Improving Prediction Accuracy

Forecast prediction accuracy depends heavily on input data quality and the richness of related data. Adding related time series data (weather, holidays, promotions) allows the model to learn demand fluctuations caused by external factors, improving accuracy. Forecast includes built-in holiday information (Holidays featurization) that automatically accounts for major holidays simply by specifying a country code. Item metadata (category, brand, price range) is effective for mitigating the cold start problem (predicting demand for new products), estimating demand patterns for new items from the performance of similar items. Predictor backtest results provide accuracy metrics including WAPE (Weighted Absolute Percentage Error), RMSE (Root Mean Squared Error), and MAPE (Mean Absolute Percentage Error) for quantitative model quality assessment. If accuracy is insufficient, improvements can be pursued through adding related time series, data preprocessing (filling missing values, removing outliers), or changing prediction frequency.

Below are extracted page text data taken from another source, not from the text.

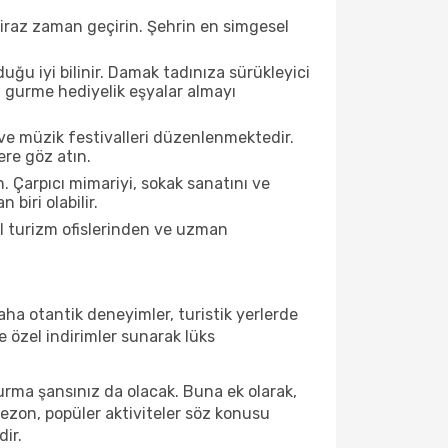
biraz zaman geçirin. Şehrin en simgesel
ğu iyi bilinir. Damak tadınıza sürükleyici
an gurme hediyelik eşyalar almayı
ve müzik festivalleri düzenlenmektedir.
ere göz atın.
. Çarpıcı mimariyi, sokak sanatını ve
biri olabilir.
l turizm ofislerinden ve uzman
ha otantik deneyimler, turistik yerlerde
 özel indirimler sunarak lüks
urma şansınız da olacak. Buna ek olarak,
sezon, popüler aktiviteler söz konusu
dir.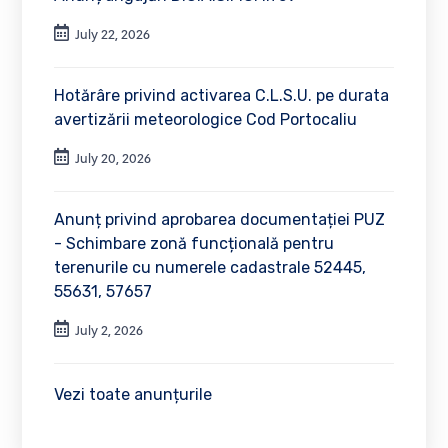
July 22, 2026
Hotărâre privind activarea C.L.S.U. pe durata
avertizării meteorologice Cod Portocaliu
July 20, 2026
Anunț privind aprobarea documentației PUZ
- Schimbare zonă funcțională pentru
terenurile cu numerele cadastrale 52445,
55631, 57657
July 2, 2026
Vezi toate anunțurile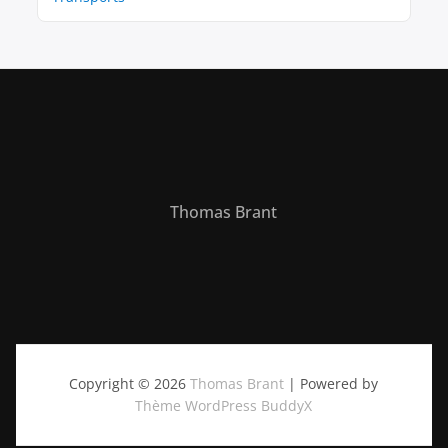
Thomas Brant
Copyright © 2026
Thomas Brant
| Powered by
Thème WordPress BuddyX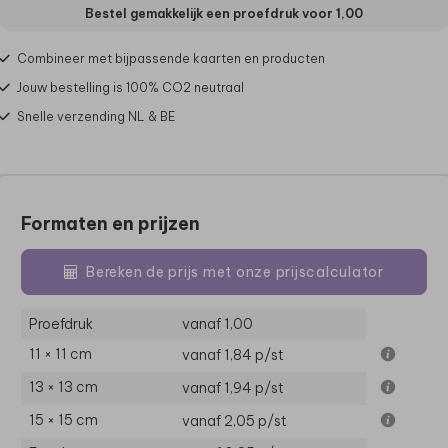
Bestel gemakkelijk een proefdruk voor
1,00
Combineer met bijpassende kaarten en producten
Jouw bestelling is 100% CO2 neutraal
Snelle verzending NL & BE
Formaten en prijzen
Bereken de prijs met onze prijscalculator
Proefdruk
vanaf 1,00
11 × 11 cm
vanaf 1,84
p/st
13 × 13 cm
vanaf 1,94
p/st
15 × 15 cm
vanaf 2,05
p/st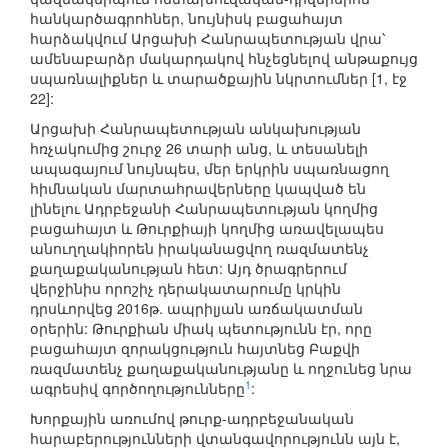
հանկարծագրոհներ, նույնիսկ բացահայտ
հարձակվում Արցախի Հանրապետության վրա՝
ամենաբարձր մակարդակով հնչեցնելով անթաքույց
սպառնալիքներ և տարածքային նկրտումներ [1, էջ
22]:
Արցախի Հանրապետության անկախության
հռչակումից շուրջ 26 տարի անց, և տեսանելի
ապագայում նույնպես, մեր երկրին սպառնացող
հիմնական մարտահրավերները կապված են
լինելու Ադրբեջանի Հանրապետության կողմից
բացահայտ և Թուրքիայի կողմից առավելապես
անուղղակիորեն իրականացվող ռազմատենչ
քաղաքականության հետ: Այդ ծրագրերում
վերջինիս որոշիչ դերակատարումը կրկին
դրսևորվեց 2016թ. ապրիլյան առճակատման
օրերին: Թուրքիան միակ պետությունն էր, որը
բացահայտ զորակցություն հայտնեց Բաքվի
ռազմատենչ քաղաքականությանը և ողջունեց նրա
1
ագրեսիվ գործողությունները
:
Խորքային առումով թուրք-ադրբեջանական
հարաբերությունների վտանգավորությունն այն է,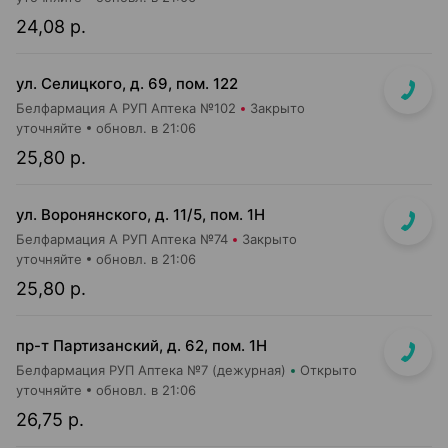
24,08 р.
ул. Селицкого, д. 69, пом. 122
Белфармация А РУП Аптека №102
Закрыто
уточняйте
обновл. в 21:06
25,80 р.
ул. Воронянского, д. 11/5, пом. 1Н
Белфармация А РУП Аптека №74
Закрыто
уточняйте
обновл. в 21:06
25,80 р.
пр-т Партизанский, д. 62, пом. 1Н
Белфармация РУП Аптека №7 (дежурная)
Открыто
уточняйте
обновл. в 21:06
26,75 р.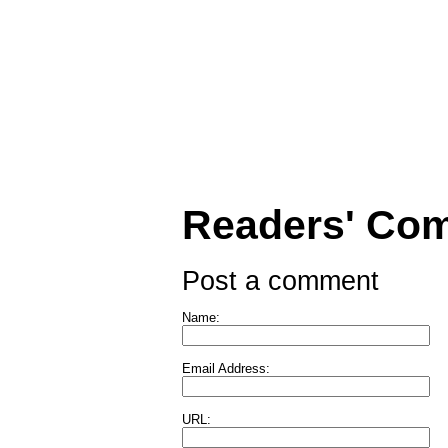
Readers' Co
Post a comment
Name:
Email Address:
URL: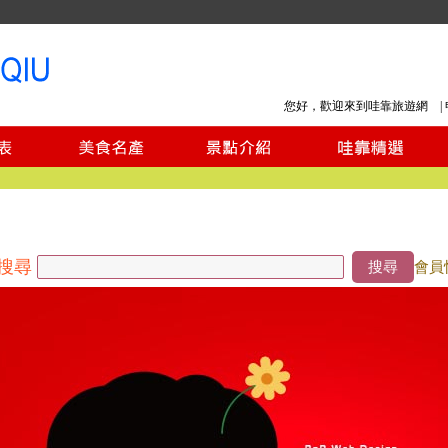
您好，歡迎來到哇靠旅遊網 |
搜尋
搜尋
會員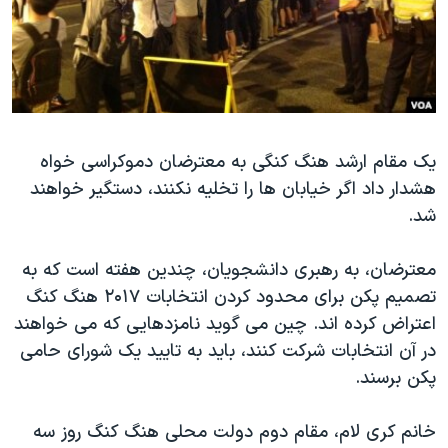
دنبال کنید
مستندها
فرهنگ و زندگی
حقوق شهروندی
انتخابات ریاست جمهوری آمریکا ۲۰۲۴
اقتصادی
حمله جمهوری اسلامی به اسرائیل
رمز مهسا
علم و فناوری
زبانهای مختلف
یک مقام ارشد هنگ کنگی به معترضان دموکراسی خواه
اسرائیل در جنگ
ورزش زنان در ایران
هشدار داد اگر خیابان ها را تخلیه نکنند، دستگیر خواهند
گالری عکس
اعتراضات زن، زندگی، آزادی
شد.
آرشیو پخش زنده
مجموعه مستندهای دادخواهی
معترضان، به رهبری دانشجویان، چندین هفته است که به
تریبونال مردمی آبان ۹۸
تصمیم پکن برای محدود کردن انتخابات ۲۰۱۷ هنگ کنگ
دادگاه حمید نوری
اعتراض کرده اند. چین می گوید نامزدهایی که می خواهند
چهل سال گروگان‌گیری
در آن انتخابات شرکت کنند، باید به تایید یک شورای حامی
پکن برسند.
قانون شفافیت دارائی کادر رهبری ایران
اعتراضات مردمی آبان ۹۸
خانم کری لام، مقام دوم دولت محلی هنگ کنگ روز سه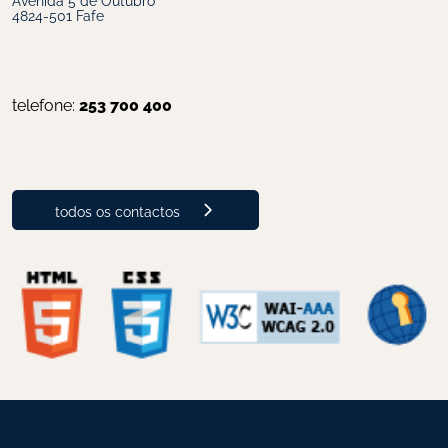
4824-501 Fafe
telefone: 
253 700 400
todos os contactos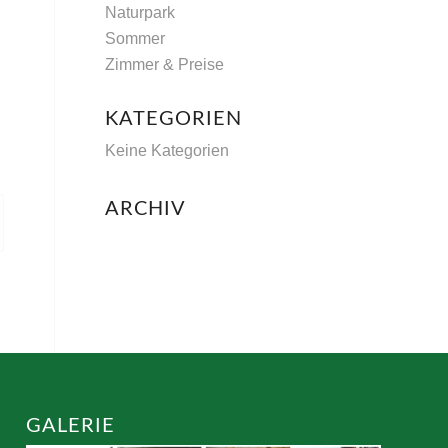
Naturpark
Sommer
Zimmer & Preise
KATEGORIEN
Keine Kategorien
ARCHIV
GALERIE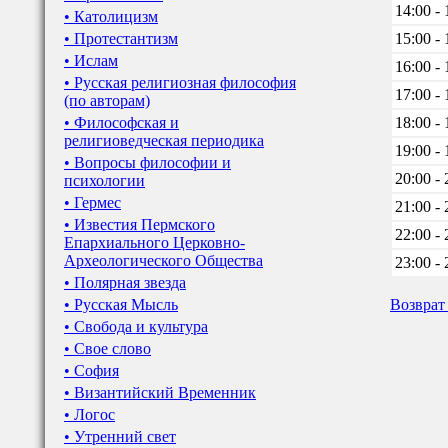
14:00 - 
• Католицизм
• Протестантизм
15:00 - 
• Ислам
16:00 - 
• Русская религиозная философия
17:00 - 
(по авторам)
• Философская и
18:00 - 
религиоведческая периодика
19:00 - 
• Вопросы философии и
20:00 - 
психологии
• Гермес
21:00 - 
• Известия Пермского
22:00 - 
Епархиального Церковно-
Археологического Общества
23:00 - 
• Полярная звезда
• Русская Мысль
Возврат
• Свобода и культура
• Свое слово
• София
• Византийский Временник
• Логос
• Утренний свет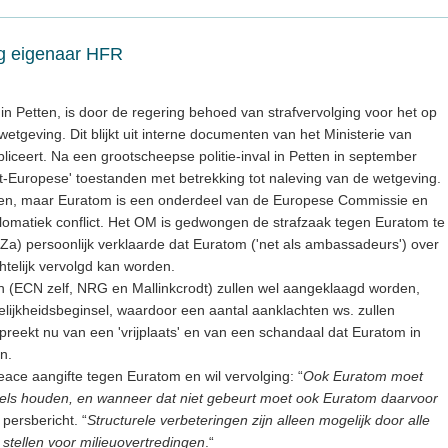
ng eigenaar HFR
n Petten, is door de regering behoed van strafvervolging voor het op
etgeving. Dit blijkt uit interne documenten van het Ministerie van
bliceert. Na een grootscheepse politie-inval in Petten in september
-Europese' toestanden met betrekking tot naleving van de wetgeving.
en, maar Euratom is een onderdeel van de Europese Commissie en
lomatiek conflict. Het OM is gedwongen de strafzaak tegen Euratom te
BuZa) persoonlijk verklaarde dat Euratom ('net als ambassadeurs') over
chtelijk vervolgd kan worden.
in (ECN zelf, NRG en Mallinkcrodt) zullen wel aangeklaagd worden,
lijkheidsbeginsel, waardoor een aantal aanklachten ws. zullen
preekt nu van een 'vrijplaats' en van een schandaal dat Euratom in
n.
ace aangifte tegen Euratom en wil vervolging: “
Ook Euratom moet
gels houden, en wanneer dat niet gebeurt moet ook Euratom daarvoor
r persbericht. “
Structurele verbeteringen zijn alleen mogelijk door alle
e stellen voor milieuovertredingen
.“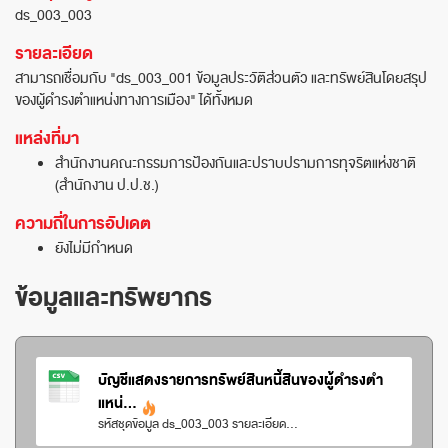
ds_003_003
รายละเอียด
สามารถเชื่อมกับ "ds_003_001 ข้อมูลประวัติส่วนตัว และทรัพย์สินโดยสรุป
ของผู้ดำรงตำแหน่งทางการเมือง" ได้ทั้งหมด
แหล่งที่มา
สำนักงานคณะกรรมการป้องกันและปราบปรามการทุจริตแห่งชาติ
(สำนักงาน ป.ป.ช.)
ความถี่ในการอัปเดต
ยังไม่มีกำหนด
ข้อมูลและทรัพยากร
บัญชีแสดงรายการทรัพย์สินหนี้สินของผู้ดำรงตำ
แหน่...
รหัสชุดข้อมูล ds_003_003 รายละเอียด...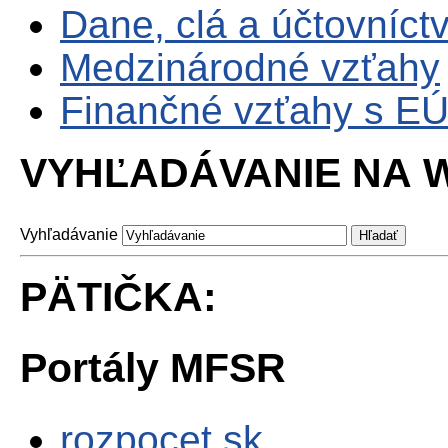
Dane, clá a účtovníct
Medzinárodné vzťahy
Finančné vzťahy s E
VYHĽADÁVANIE NA W
Vyhľadávanie
PÄTIČKA:
Portály MFSR
rozpocet.sk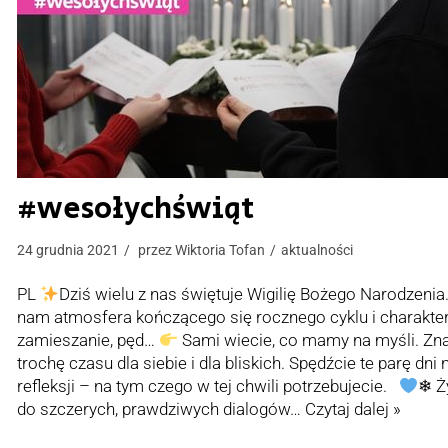
#wesołychświąt
24 grudnia 2021
przez
Wiktoria Tofan
aktualności
PL
Dziś wielu z nas świętuje Wigilię Bożego Narodzeni
nam atmosfera kończącego się rocznego cyklu i charaktery
zamieszanie, pęd…
Sami wiecie, co mamy na myśli. Zn
trochę czasu dla siebie i dla bliskich. Spędźcie te parę d
refleksji – na tym czego w tej chwili potrzebujecie.
❄ Ż
do szczerych, prawdziwych dialogów…
Czytaj dalej »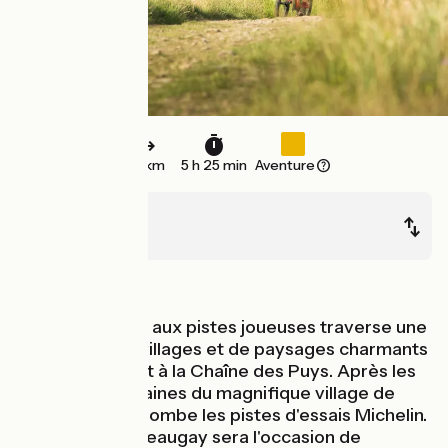
36 km
5 h 25 min
Aventure
Volvic
Laschamps
Montagnes
Ce parcours vtt aux pistes joueuses traverse une
succession de villages et de paysages charmants
qui nous mènent à la Chaîne des Puys. Après les
vergers et fontaines du magnifique village de
Marsat, on surplombe les pistes d'essais Michelin.
L'arrivée à Chateaugay sera l'occasion de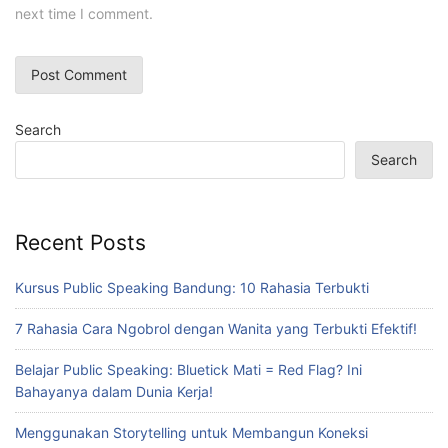
next time I comment.
Search
Search
Recent Posts
Kursus Public Speaking Bandung: 10 Rahasia Terbukti
7 Rahasia Cara Ngobrol dengan Wanita yang Terbukti Efektif!
Belajar Public Speaking: Bluetick Mati = Red Flag? Ini
Bahayanya dalam Dunia Kerja!
Menggunakan Storytelling untuk Membangun Koneksi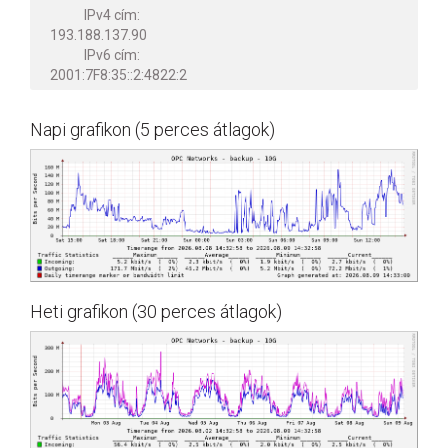
IPv4 cím:
193.188.137.90
IPv6 cím:
2001:7F8:35::2:4822:2
Napi grafikon (5 perces átlagok)
Heti grafikon (30 perces átlagok)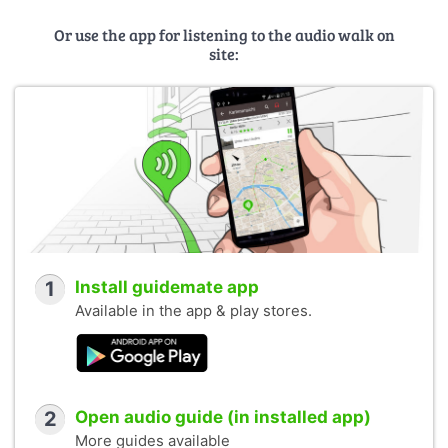
Or use the app for listening to the audio walk on
site:
1
Install guidemate app
Available in the app & play stores.
2
Open audio guide (in installed app)
More guides available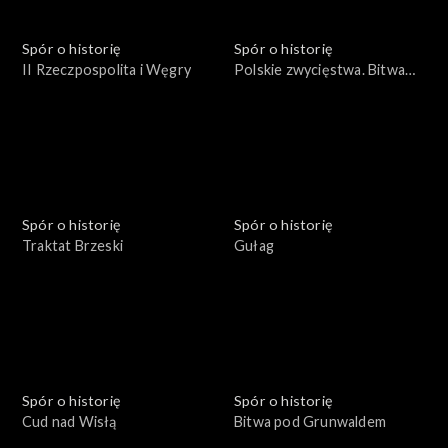
Spór o historię
Spór o historię
II Rzeczpospolita i Węgry
Polskie zwycięstwa. Bitwa
pod Płowcami
Spór o historię
Spór o historię
Traktat Brzeski
Gułag
Spór o historię
Spór o historię
Cud nad Wisłą
Bitwa pod Grunwaldem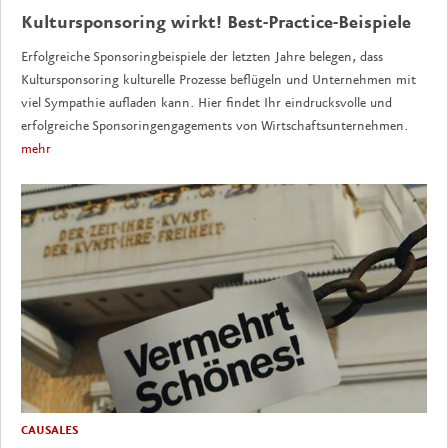
Kultursponsoring wirkt! Best-Practice-Beispiele
Erfolgreiche Sponsoringbeispiele der letzten Jahre belegen, dass
Kultursponsoring kulturelle Prozesse beflügeln und Unternehmen mit
viel Sympathie aufladen kann. Hier findet Ihr eindrucksvolle und
erfolgreiche Sponsoringengagements von Wirtschaftsunternehmen.
mehr
CAUSALES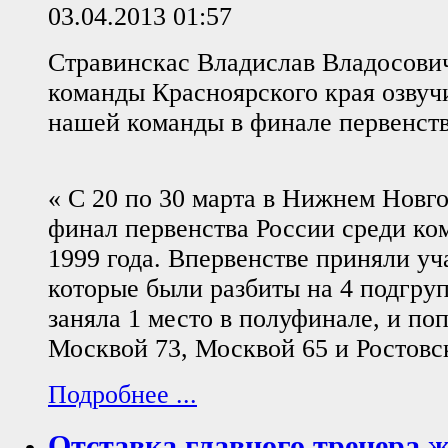
03.04.2013 01:57
Стравинскас Владислав Владосович
команды Красноярского края озвуч
нашей команды в финале первенств
« С 20 по 30 марта в Нижнем Новг
финал первенства России среди ко
1999 года. Впервенстве приняли уч
которые были разбиты на 4 подгру
заняла 1 место в полуфинале, и поп
Москвой 73, Москвой 65 и Ростовс
Подробнее ...
Отставка главного тренера 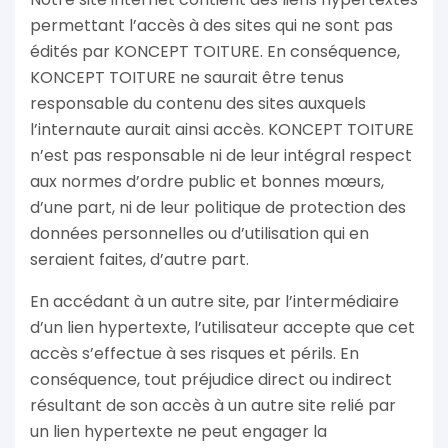
permettant l’accès à des sites qui ne sont pas
édités par KONCEPT TOITURE. En conséquence,
KONCEPT TOITURE ne saurait être tenus
responsable du contenu des sites auxquels
l’internaute aurait ainsi accès. KONCEPT TOITURE
n’est pas responsable ni de leur intégral respect
aux normes d’ordre public et bonnes mœurs,
d’une part, ni de leur politique de protection des
données personnelles ou d’utilisation qui en
seraient faites, d’autre part.
En accédant à un autre site, par l’intermédiaire
d’un lien hypertexte, l’utilisateur accepte que cet
accès s’effectue à ses risques et périls. En
conséquence, tout préjudice direct ou indirect
résultant de son accès à un autre site relié par
un lien hypertexte ne peut engager la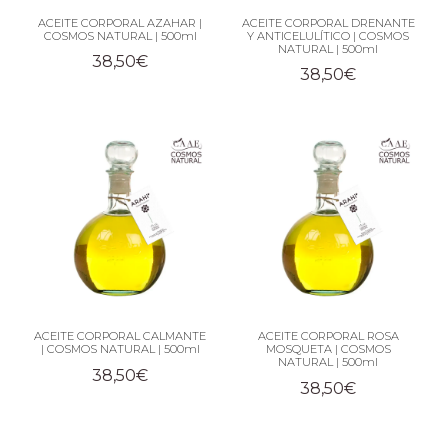
ACEITE CORPORAL AZAHAR |
ACEITE CORPORAL DRENANTE
COSMOS NATURAL | 500ml
Y ANTICELULÍTICO | COSMOS
NATURAL | 500ml
38,50
€
38,50
€
ACEITE CORPORAL CALMANTE
ACEITE CORPORAL ROSA
| COSMOS NATURAL | 500ml
MOSQUETA | COSMOS
NATURAL | 500ml
38,50
€
38,50
€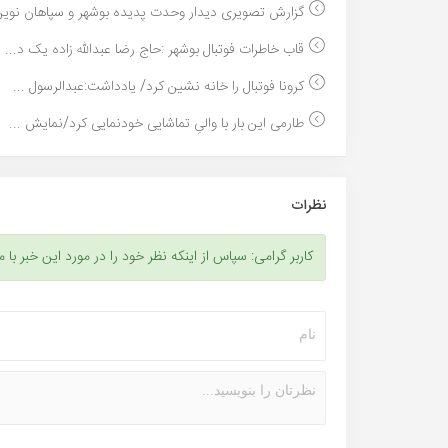
گزارش تصویری دیدار وحدت پدیده بوشهر و سپاهان نوین 
قاب خاطرات فوتبال بوشهر :حاج رضا عبدالله زاده یک د...
کرونا فوتبال را خانه ‎نشین کرد/ یادداشت:عبدالرسول ...
طارمی این بار با والیِ تماشایی خودنمایی کرد/نمایش ...
نظرات
کاربر گرامی: سپاس از اینکه نظر خود را در مورد این خبر با م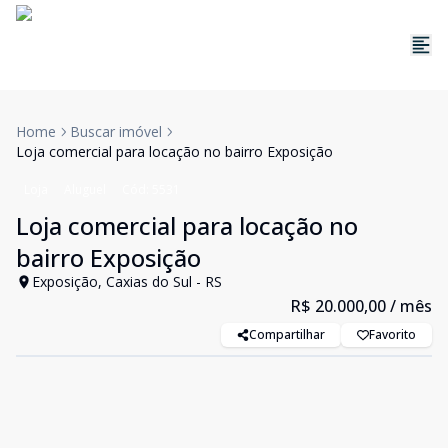
Home
Buscar imóvel
Loja comercial para locação no bairro Exposição
Loja
Aluguel
Cód:
5531
Loja comercial para locação no
bairro Exposição
Exposição, Caxias do Sul - RS
R$ 20.000,00
/ mês
Compartilhar
Favorito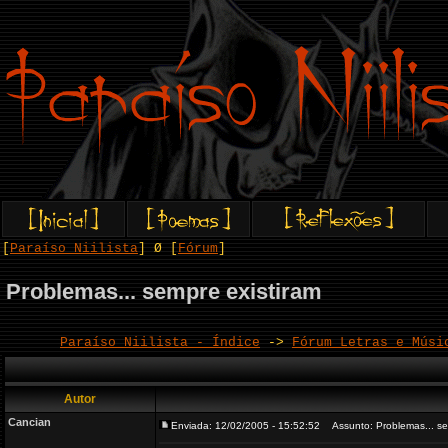
[
Paraíso Niilista
] Ø [
Fórum
]
Problemas... sempre existiram
Paraíso Niilista - Índice
->
Fórum Letras e Músi
Autor
Cancian
Enviada: 12/02/2005 - 15:52:52
Assunto: Problemas... se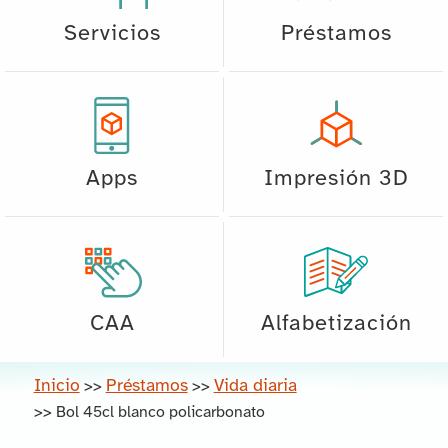
Servicios
Préstamos
Apps
Impresión 3D
CAA
Alfabetización
Inicio
Préstamos
Vida diaria
>>
>>
>>
Bol 45cl blanco policarbonato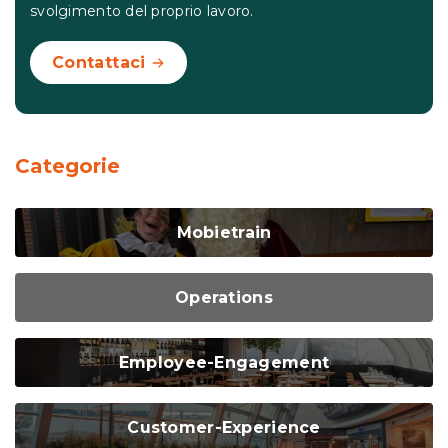
svolgimento del proprio lavoro.
Contattaci
Categorie
Mobietrain
Operations
Employee-Engagement
Customer-Experience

Use Cases and Industry Applications

Forecast is used across a wide range of industries including retail, manufacturing, logistics, and energy. In retail, SKU-level demand forecasting optimizes inventory placement, reducing both overstock and stockouts. In manufacturing, raw material order quantity forecasting creates procurement plans that account for procurement lead times, contributing to cost optimization across the entire supply chain. In logistics, worker shift demand forecasting optimizes staffing, preventing understaffing during busy periods and overstaffing during slow periods. In the energy industry, power consumption forecasting supports generation planning and grid management that accommodates renewable energy output variability. For web services, it can be applied to server capacity planning, optimizing auto-scaling configurations based on traffic forecasts.

Pricing and Quota Considerations

Pricing consists of $0.60 per 1,000 forecasts, $0.24 per training hour, and $0.088 per GB per month for data storage. For generating monthly demand forecasts for 1,000 items, costs start at just a few dollars per month. AutoML trains multiple models so training costs are higher than manually specifying an algorithm. If prediction accuracy is sufficient, reduce costs by changing training frequency from weekly to monthly. Compared to building custom forecasting models with SageMaker, Forecast significantly reduces development effort and infrastructure management burden. For quotas, the number of dataset groups per account is limited to 500, and predictors are limited to 500 per region. Dataset import size is capped at 10 GB, and the forecast horizon depends on data granularity with a maximum of 500 time steps. Training time for large datasets (millions of rows) may require several hours, so build slack into operational schedules.

Summary

Forecast is a managed service that automatically builds ML models from time series data for demand forecasting. It overcomes limitations of traditional statistical methods through ML, with AutoML automatically selecting the optimal model from 6 algorithms. Adding related time series data and built-in holiday information improves prediction accuracy, while probabilistic forecasts provide P10/P50/P90 prediction intervals. What-If analysis supports scenario-based decision-making, applicable across industries from retail inventory optimization to manufacturing procurement planning and energy grid management. If at least one year of historical sales data has been accumulated, evaluating prediction accuracy with Forecast is recommended.